Arrange the lines of all the items below as one numbered list, omitting blank lines. Leave the pictures out.

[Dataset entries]
·····

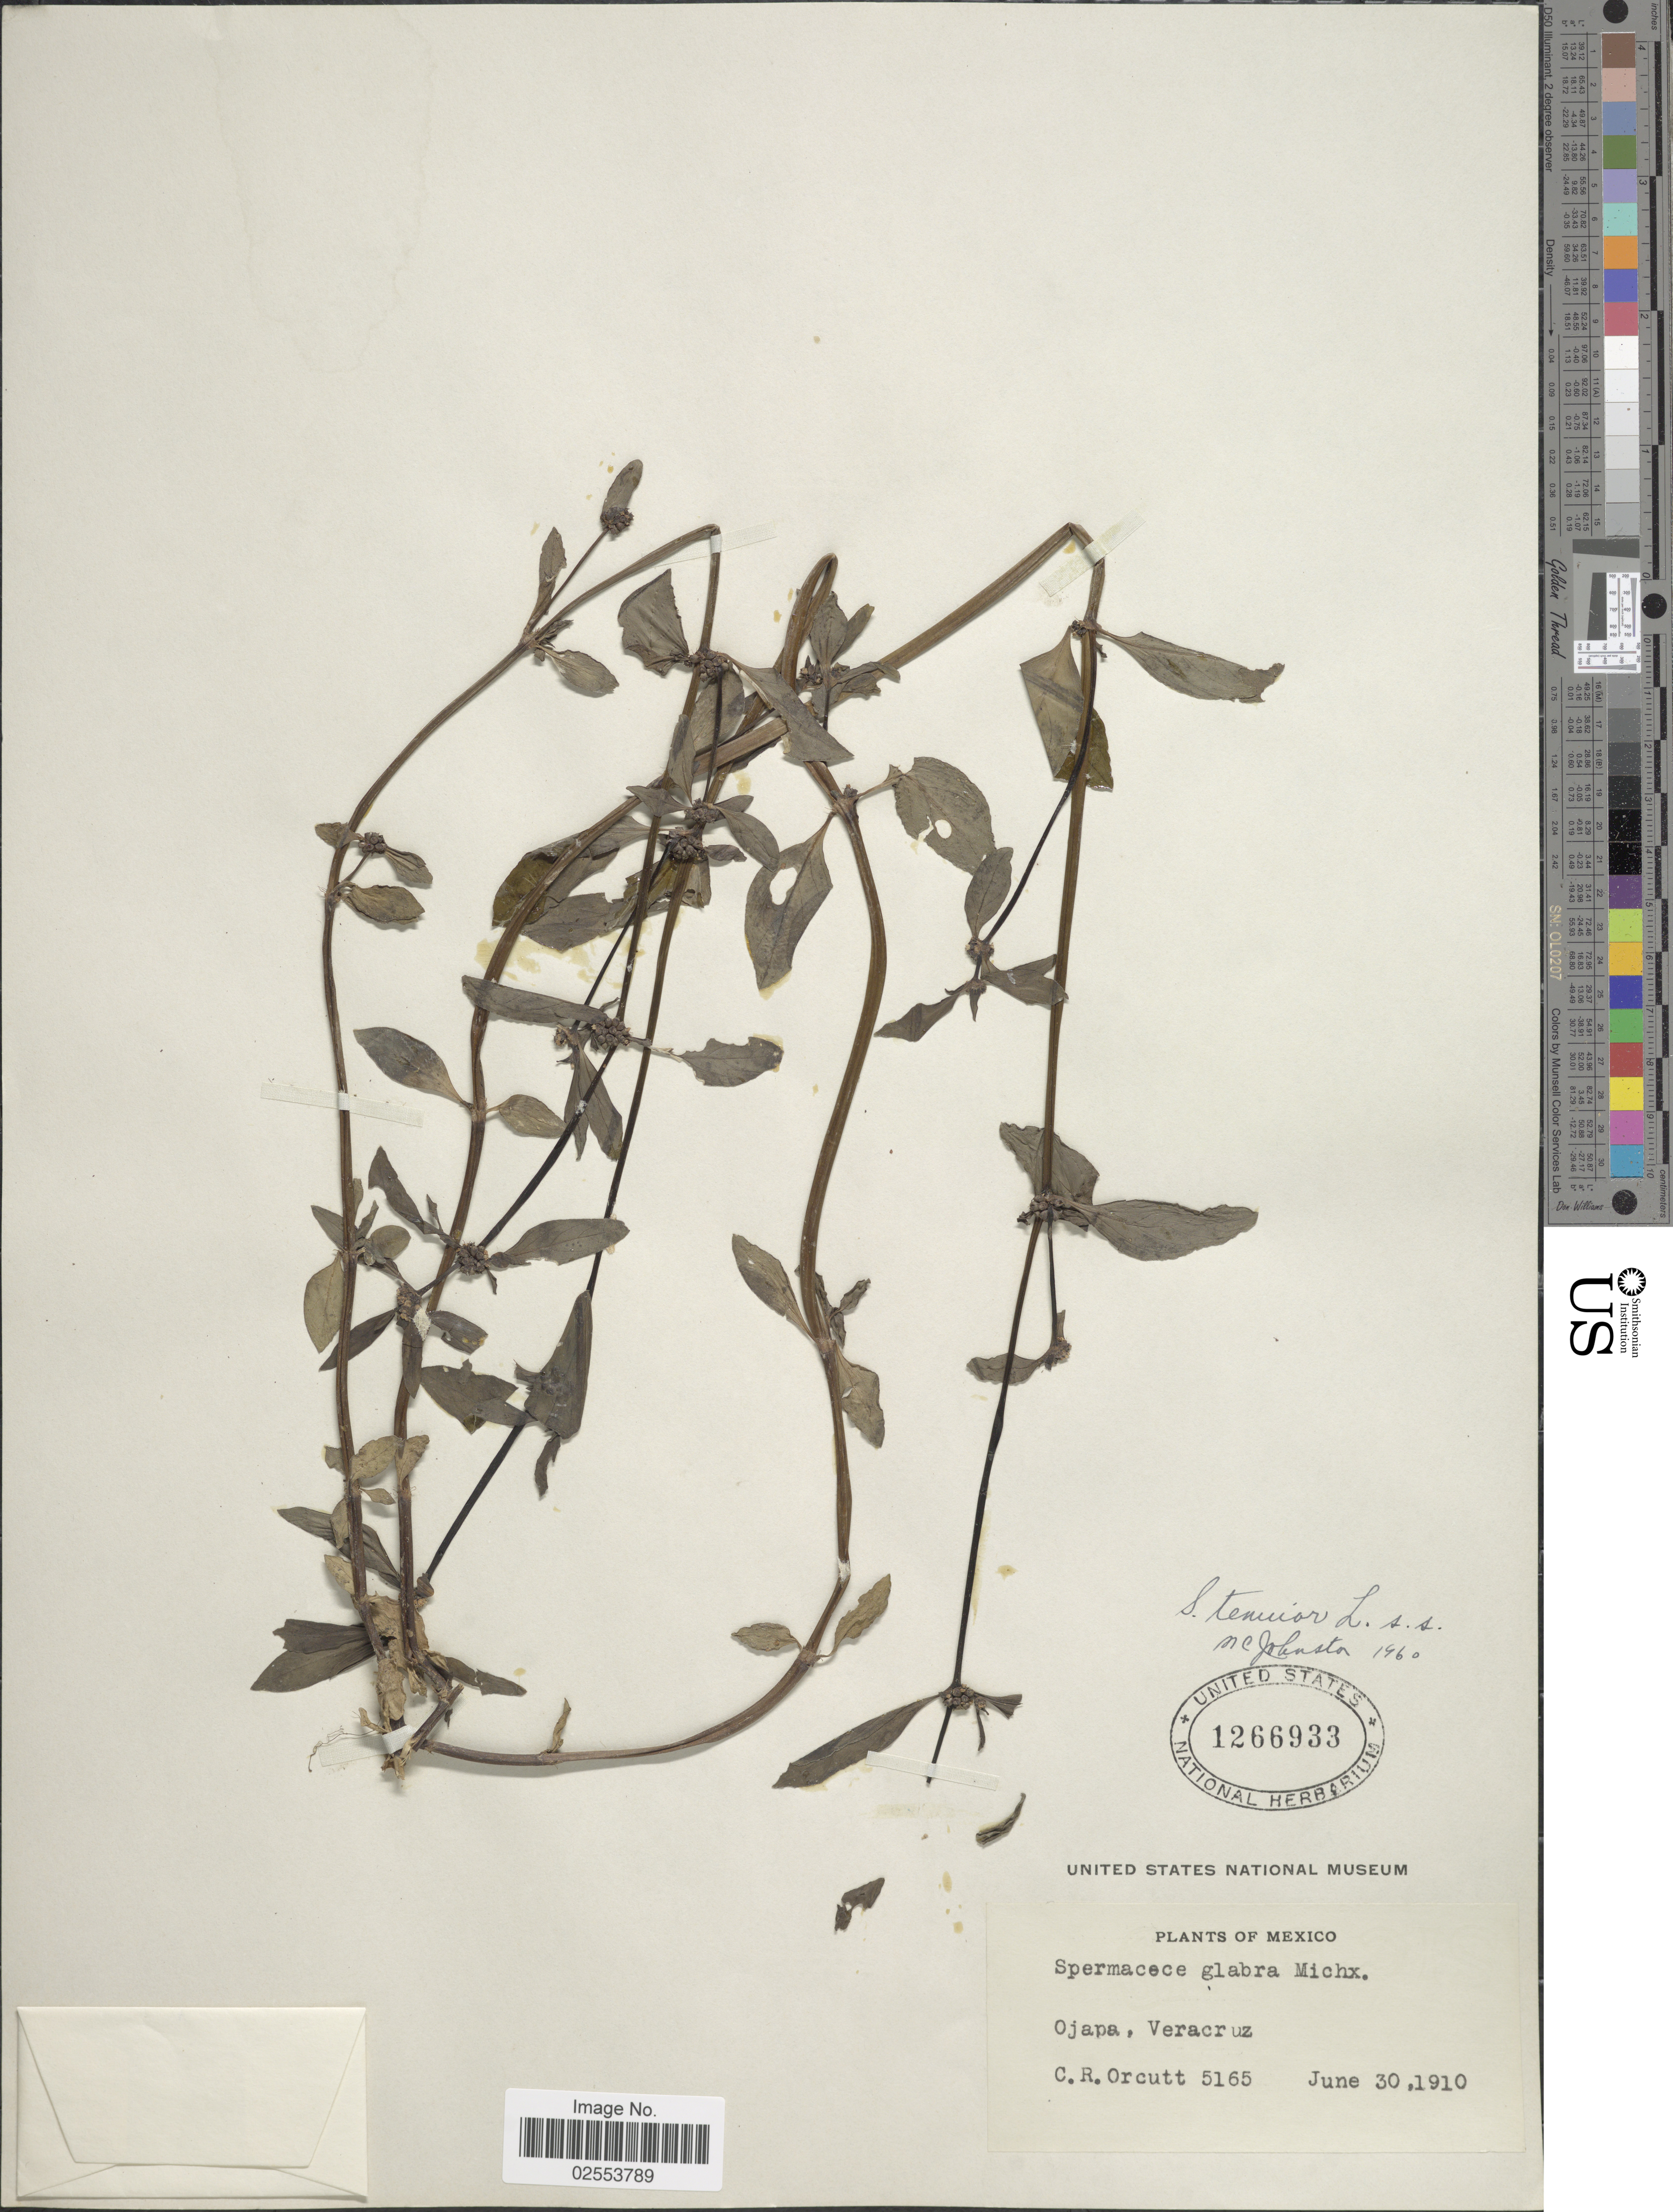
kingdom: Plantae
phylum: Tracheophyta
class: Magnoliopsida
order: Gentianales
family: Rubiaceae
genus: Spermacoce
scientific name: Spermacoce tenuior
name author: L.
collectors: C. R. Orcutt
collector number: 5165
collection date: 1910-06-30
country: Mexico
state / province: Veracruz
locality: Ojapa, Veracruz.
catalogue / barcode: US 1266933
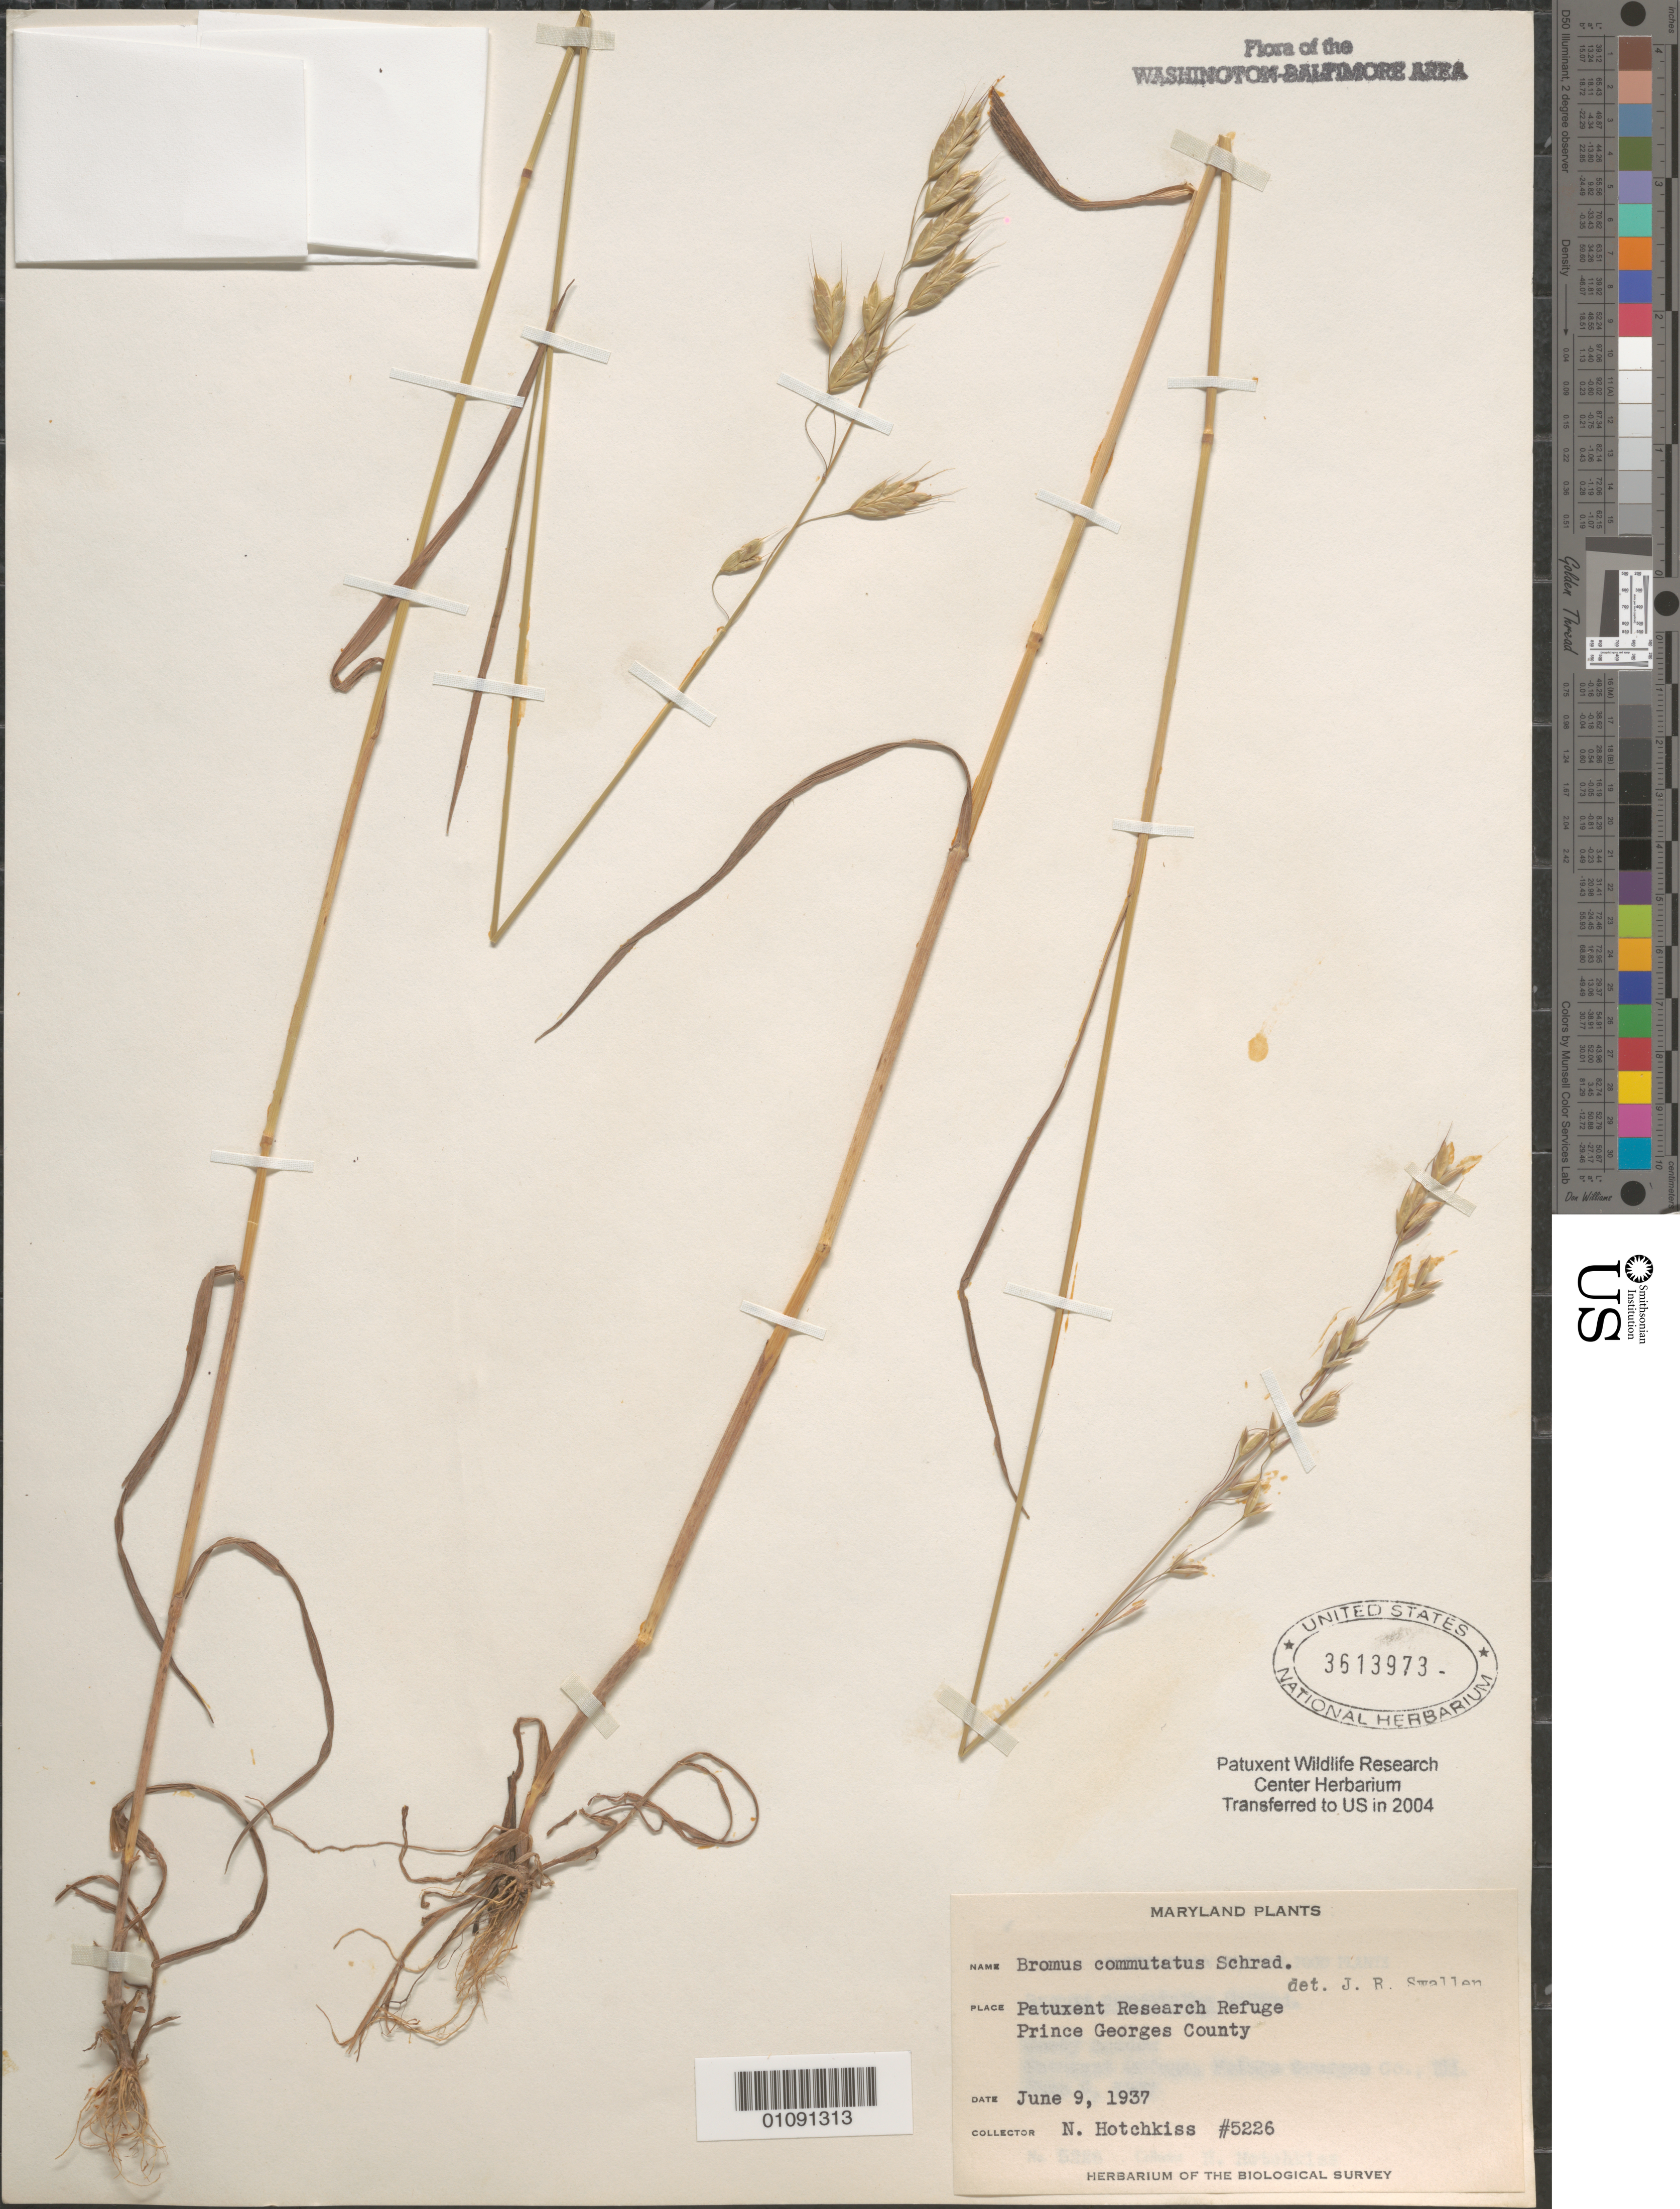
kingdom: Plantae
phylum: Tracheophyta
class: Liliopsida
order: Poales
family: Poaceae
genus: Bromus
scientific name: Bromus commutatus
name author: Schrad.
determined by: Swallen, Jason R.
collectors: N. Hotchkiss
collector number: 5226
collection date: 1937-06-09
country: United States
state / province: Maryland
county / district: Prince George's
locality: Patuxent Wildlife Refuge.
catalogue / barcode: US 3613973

·····

§ **Solved exercise**
1. kingdom: Plantae
2. phylum: Tracheophyta
3. class: Magnoliopsida
4. order: Gentianales
5. family: Rubiaceae
6. genus: Spermacoce
7. scientific name: Spermacoce tenuior
8. name author: L.
9. collectors: C. R. Orcutt
10. collector number: 5165
11. collection date: 1910-06-30
12. country: Mexico
13. state / province: Veracruz
14. locality: Ojapa, Veracruz.
15. catalogue / barcode: US 1266933
16. kingdom: Plantae
17. phylum: Tracheophyta
18. class: Liliopsida
19. order: Poales
20. family: Poaceae
21. genus: Bromus
22. scientific name: Bromus commutatus
23. name author: Schrad.
24. determined by: Swallen, Jason R.
25. collectors: N. Hotchkiss
26. collector number: 5226
27. collection date: 1937-06-09
28. country: United States
29. state / province: Maryland
30. county / district: Prince George's
31. locality: Patuxent Wildlife Refuge.
32. catalogue / barcode: US 3613973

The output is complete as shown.